Long Term Capital Gains (LTCG): For investments held beyond three years, long term capital gains are taxed at 20%, with the benefit of indexation.

Benefits of Investing in Liquid Funds?

  • No Lock-in period: Withdrawals from liquid funds are fulfilled within 24 hours on business days.
  • No entry and exit loads: Unlike FDs, Liquid funds do not have any entry and exit loads (but you need to hold for at least 7 days).
  • Low interest rate risk: Liquid mutual funds have low interest rate risk as they are highly liquid and invest in instruments with high credit rating.
  • Diversification: Liquid funds offer good diversification for investor’s portfolio. Investors with excess cash can park it in liquid funds.

How to Invest in Liquid Funds?

  • Step 1: Sign Up/Sign In to Scripbox
  • Step 2: Scripbox has curated portfolios for investors for multiple needs. For liquid funds the Scripbox curated portfolio is “Be Emergency-ready”. Select this portfolio to invest in liquid funds.
  • Step 3: Review fund recommendations and Continue
  • Step 4: Provide contact details and date of birth
  • Step 5: Provide PAN details and complete e-KYC
  • Step 6: Decide how much to invest in the portfolio and invest in it. Happy Investing!

Top Performing Liquid Funds

The Best Liquid Funds 2020 recommended by Scripbox are:

  1. Axis Liquid Fund Growth
  2. Tata Liquid Fund Regular Growth

Frequently Asked Questions on Liquid Funds.

Do Liquid Mutual Funds have a lock in period?

Liquid mutual funds have no lock in period, nor do that have any entry or exit loads.

How much should I invest in liquid mutual funds?

Investors can invest any surplus money they have and which is not an immediate requirement for the next few months.

Is Liquid Fund better than FD?

Liquid funds are always a better option than FD as they generally give higher post tax returns than FD, and they are highly liquid. Liquid funds  do not have a lock in period, and there are no penalties for premature withdrawal (beyond 7 days)-unlike FDs.

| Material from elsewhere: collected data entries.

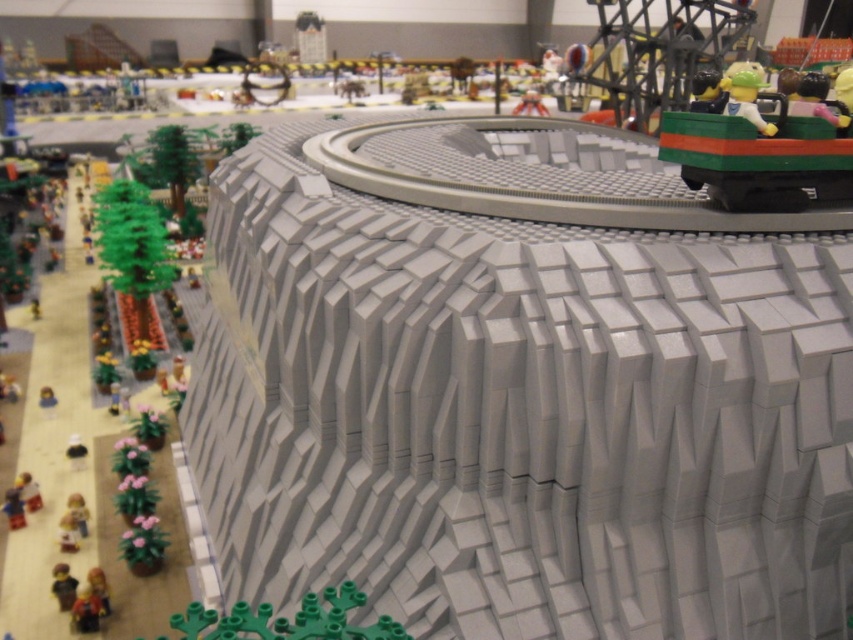
Is green matte figure at upper right wider than translucent plastic cup at upper center?

Incorrect, green matte figure at upper right's width does not surpass translucent plastic cup at upper center's.

Is point (746, 93) closer to viewer compared to point (514, 115)?

Yes, point (746, 93) is closer to viewer.

Locate an element on the screen. green matte figure at upper right is located at coordinates 746,99.

Which is above, green plastic car at upper right or green matte figure at upper right?

green matte figure at upper right is higher up.

Who is more distant from viewer, (x=767, y=125) or (x=741, y=97)?

Positioned behind is point (x=741, y=97).

Who is more forward, (729,77) or (759,115)?

Point (759,115) is more forward.

At what (x,y) coordinates should I click in order to perform the action: click on green plastic car at upper right. Please return your answer as a coordinate pair (x, y). Looking at the image, I should click on (764, 145).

What is the difference between debt fund & liquid fund?

Liquid fund is a class of debt funds. Liquid funds have a maturity up to 91 days. Debt funds have multiple classes like overnight funds, short term funds, ultra short term funds, gilt funds, medium and long term funds with multiple maturities. Liquid funds are the among the safest of all the debt funds available.

Can I invest in a lump sum in liquid mutual funds?

Investors can invest in liquid funds through lump sum payments. There is no cap on how much an investor can invest.

Is there any exit load in a liquid fund?

There is an exit load if you withdraw before 7 days and no entry load on liquid funds. Investors can redeem their investments without any charge whenever they want after 7 days.

Can I withdraw money from a liquid mutual funds?

Liquid funds do not have any lock in period.. Investors can withdraw their investments from a liquid fund and get the money in t+1 days. But there is a cap on how much you can withdraw from the liquid funds in a day. It is either 90% of the investment value or INR 50,000 whichever is less.

Can we do SIP in liquid mutual funds?

Yes, investors can invest in liquid funds through SIP.  Remember that SIP best works in high volatility, and NAV is affected by market volatility.  Investors can do a lump sum in a liquid fund and do an STP in an equity fund. A standing instruction has to be given to the AMC as to when the STP has to start and how much should be transferred. The rest is done automatically.